TASK BRIEF
For each line below that contains the string "Togo", copy that line.

SUPPLIED MATERIAL
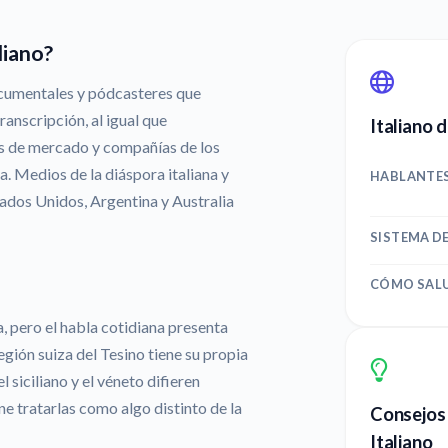
liano?
ocumentales y pódcasteres que
ranscripción, al igual que
Italiano 
s de mercado y compañías de los
ia. Medios de la diáspora italiana y
HABLANTE
tados Unidos, Argentina y Australia
SISTEMA D
CÓMO SAL
a, pero el habla cotidiana presenta
egión suiza del Tesino tiene su propia
 siciliano y el véneto difieren
e tratarlas como algo distinto de la
Consejos 
Italiano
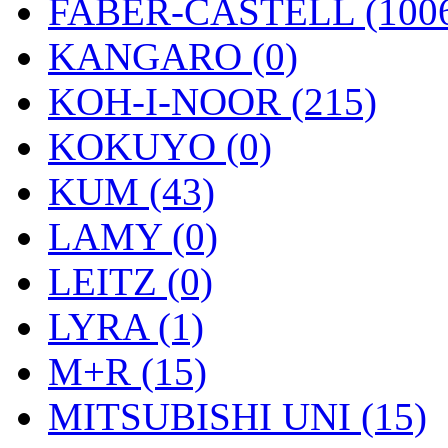
FABER-CASTELL (100
KANGARO (0)
KOH-I-NOOR (215)
KOKUYO (0)
KUM (43)
LAMY (0)
LEITZ (0)
LYRA (1)
M+R (15)
MITSUBISHI UNI (15)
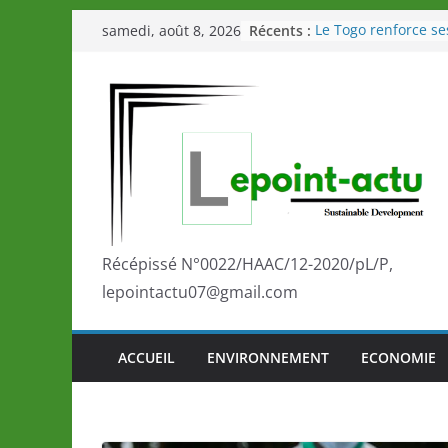
Passer
Récents :
Le Togo renforce se
samedi, août 8, 2026
au
le Commonwealth S
Le Renard de nouvea
contenu
Éléphants en Côte d
LOTO DETENTE”, un
de la LONATO dès l
Depuis Glasgow, un
marque de confianc
la scène internatio
performances de se
Togo: Que retenir de
éducation et de l’a
Récépissé N°0022/HAAC/12-2020/pL/P,
développement?
lepointactu07@gmail.com
ACCUEIL
ENVIRONNEMENT
ECONOMIE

RESPONSE BELOW
Le Togo renforce se
Togo: Que retenir de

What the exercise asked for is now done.